Work attractiveness as measured by the PTR is only increased by tax and benefit cuts that widen the gap between net income in-work and out-of-work. Since the PTR measures the difference in net income in and out of work, lower taxes or reduced benefits will not increase work incentive if they are provided equally for the employed and unemployed. For example, universal child benefit or housing benefit provided to families regardless of employment status will have no impact on incentives as measured by the PTR. Instead, work attractiveness will only increase if the gap between net income in-work and out-of-work is widened.
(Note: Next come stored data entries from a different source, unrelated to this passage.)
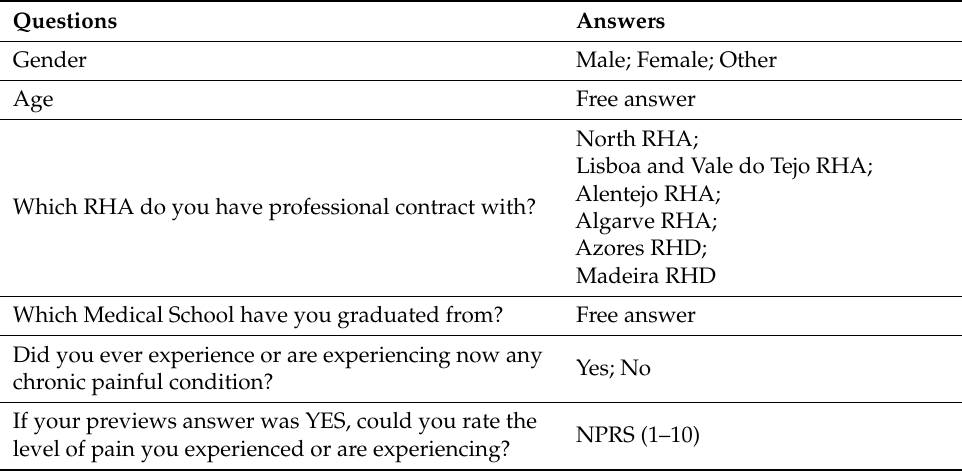
Table 1. General Characterization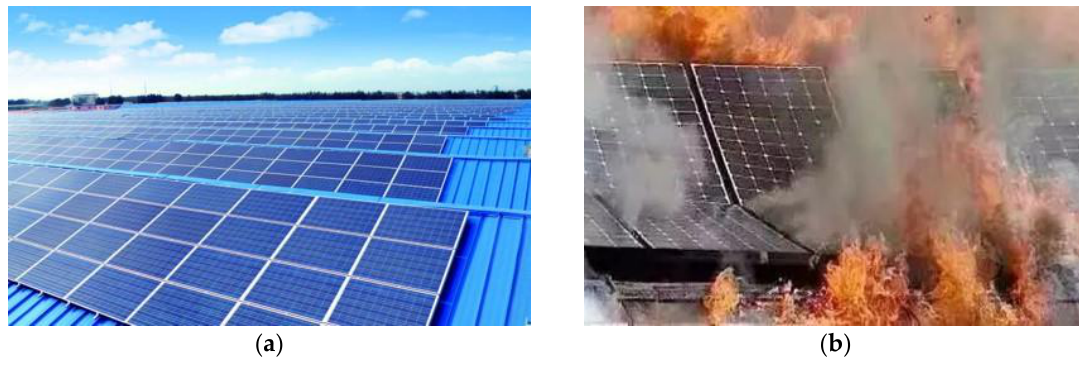
Figure 1. Photovoltaic grid-connected system. ( a ) Photovoltaic power generation devices; ( b ) Fire in photovoltaic systems. [5].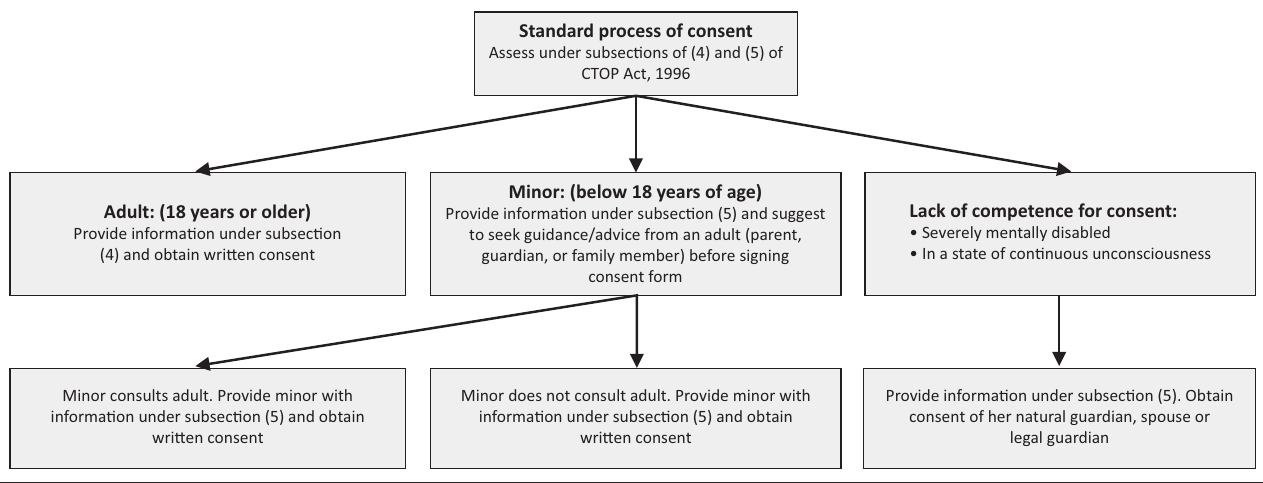
FIGURE 2: Standard process of consent for termination of pregnancy under the Choice on Termination of Pregnancy Act 92 ,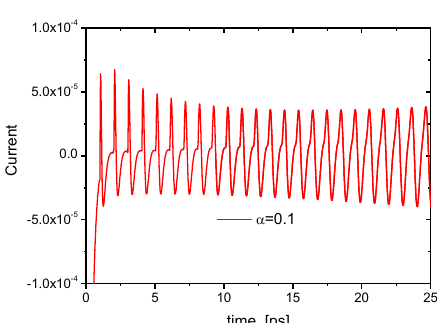
Fig. 5. The developed stage of current oscillations (a.u.) originating from fluctuations of density in the channel. Quite non-harmonic oscillations with slowly varying amplitude are visible.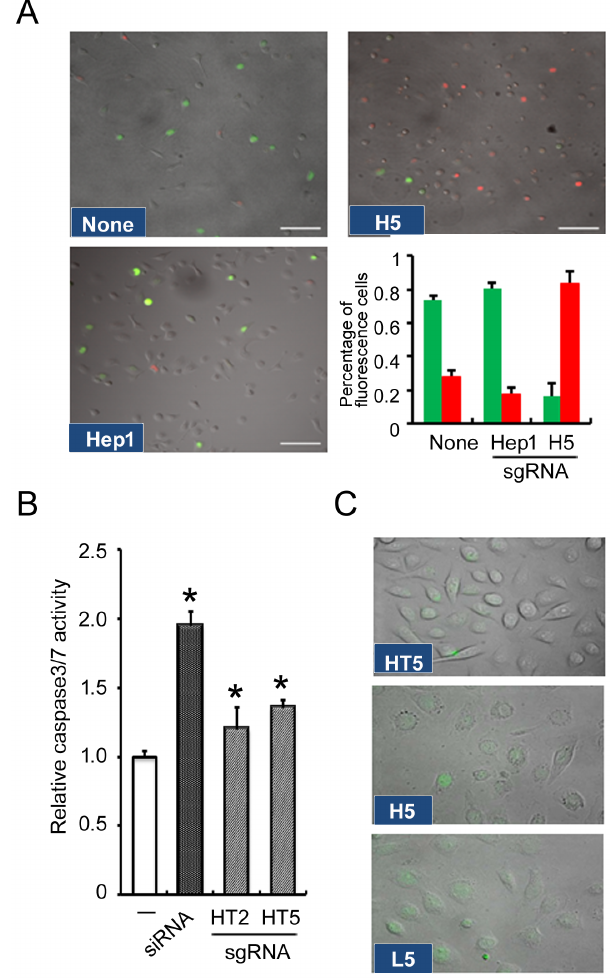
Figure 3. Effects of sgRNA targeting cyclin D1 on cell-cycle and apoptosis. (A) Real-time visualization of cell cycle progression using a fluorescence microscope. HSC-3 cells were plated and cultured for 24 h. In vitro visualization of cell cycle distribution in a fluorescent ubiquitination-based cell cycle indicator (FUCCI) was used. Naked sgH5, sgLucHep1 (unrelated heptamer) or vehicle (None) was added at 200 nM and then cell cycle distribution was monitored using a fluorescence microscope. Scale bars 5 100 m m. (B) Cellular activities of caspases 3/7 were measured 6 h after HSC-3 cells were cultured in the absence (–) or presence of naked sgRNA (200 nM each). siRNA (20 nM) for cyclinD1 with Lipofectamine 2000 was used as positive control. Fold-increase in activity was calculated based on activity measured from control cells. (C) Caspase 3/ 7 activity of cells treated with sgRNA targeting cyclin D1. HSC-3 cells were plated and cultured for 24 h. Naked sgHT5, sgH5 or sgL5 was added at 200 nM and then caspase 3/7 activity was visualized by a caspase 3/7 Green Detection Reagent. Each assay represents a separate experiment performed in triplicate. Data are means ¡ S.D.* P , 0.05.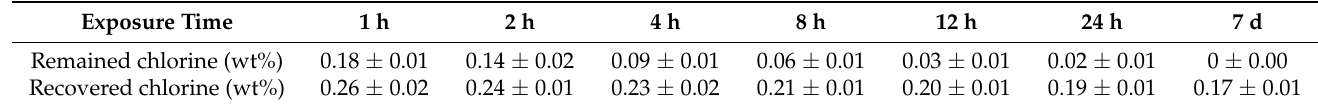
Table 3. Biocidal stability toward UV irradiation of the cyclic imide N -halamine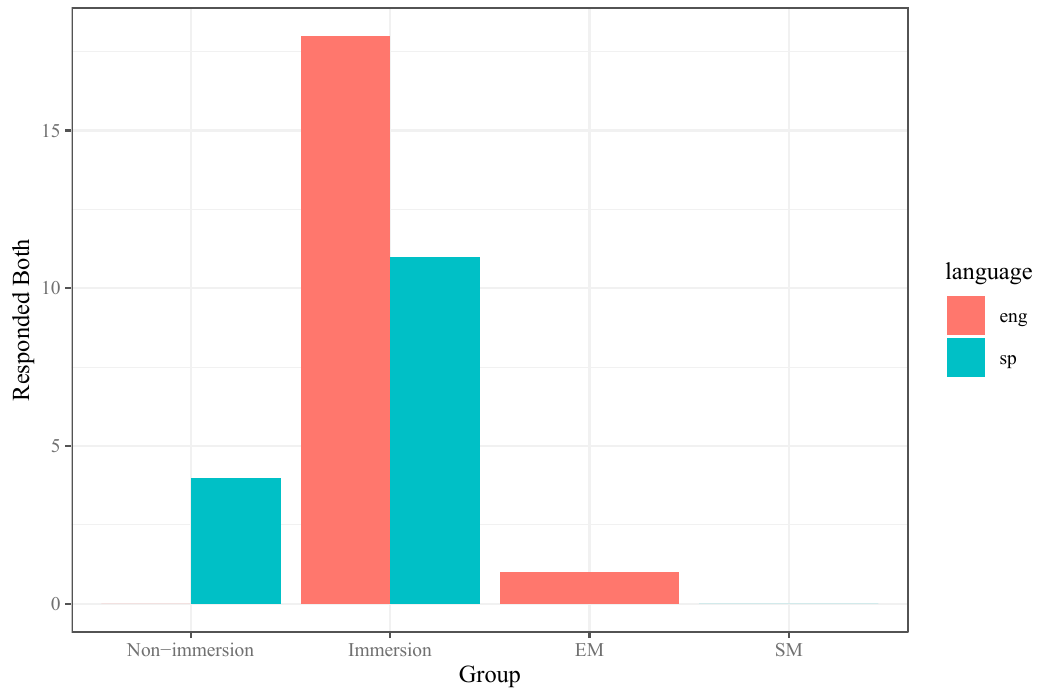
Figure 4. Number of times that children responded that both null and overt sounded correct.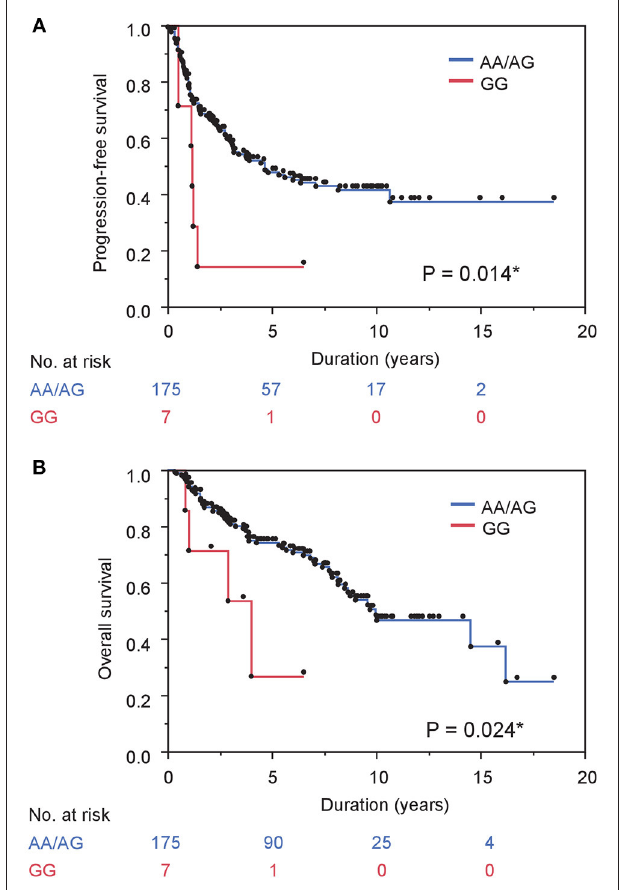
FIGURE 1 | Gene polymorphism in MR rs5522 correlates with survival in prostate cancer cases treated with ADT. (A) and (B) PFS (A) and OS (B) stratified by gene polymorphism in MR rs5522 are shown.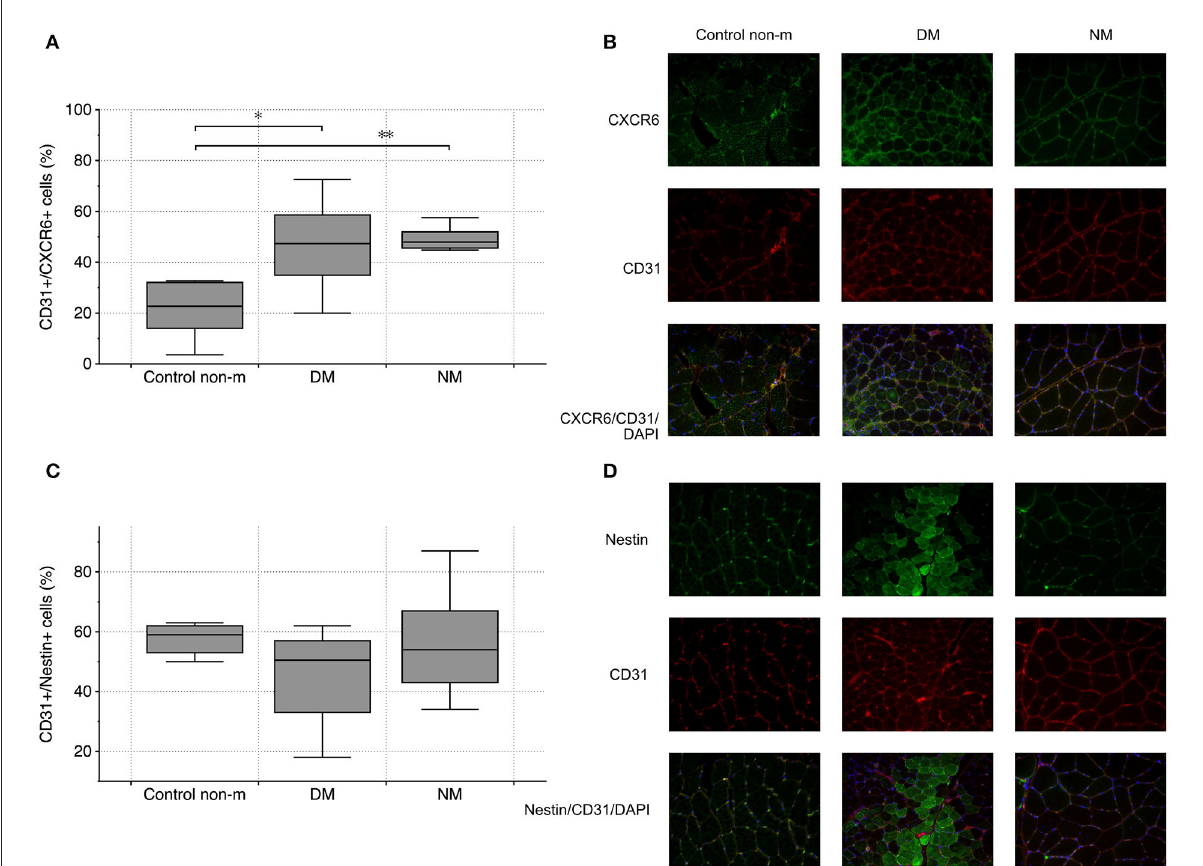
FIGURE3 Vascular CXCR6 expression and endothelial nestin abundance in controls (Control non-m) and in all disease groups. Endothelial (CD31 + ) cells showed more intense staining patterns for CXCR6 in DM and NM than in controls (A) . The image panel [right-sided— (B)] shows representative images from the respective groups after staining for CXCR6 (green), CD31 (red), and after merging including the nuclei (blue). Endothelial nestin did not differ between any of the groups (C) . The fluorescence images on the right depict staining patterns of nestin and CD31 and of both markers combined (nestin (green), CD31 (red), and after merging, nuclei (blue)) (D) . The following numbers of samples were analyzed per group: Control non-m: n = 6; DM: n = 10; NM: n = 6 (Control non-m: non-myopathic control; magnification × 40; * and ** , p-values < 0.05).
PTR and METR financial measures have caveats including that they do not examine dynamic affects and so complementing them with mobility analysis is important. To what extent are low paying job stepping stones to better careers? The static nature of financial measures such as PTRs and METRs is that they do not capture dynamic effects such as whether a low-paid job may be seen as a steppingstone to a better career . While policymakers are rightly concerned about high at-risk-of-poverty rates for some groups, it is often wrongly assumed that the same individual stay poor. On the contrary, in many countries the membership of the so-called poor is in constant flux – that poor people this year are not necessarily the poor people next year. The extent of this flux is captured by income mobility (who moves up and down the income ladder over time), which is then an important complement to such financial measure analysis. In addition, it could be that certain policies affect the pattern of mobility by acting as a ‘mobility lever’ to help move lower income workers up the income ladder over time ( (Mitnik et al., 2015[1])). For example, extending the duration of unemployment benefit could provide low-income workers with more time to find a job that matches skills that then leads to a better job and upward mobility. Such a dynamic process is not captured in what would be measured as a high PTR and a low work incentive. A further dynamic process not captured by these financial measures is that individuals may respond differently to time-limited incentives. Building further on the unemployment benefit example described above, the incentive to work is unlikely to remain constant (as predicted by a PTR) over time-limited unemployment spells durations. In Lithuania, the PTR is the same during unemployment durations between 6 and 9 months, although the likelihood and intensity with which the unemployed try to find a job likely increases during those final months.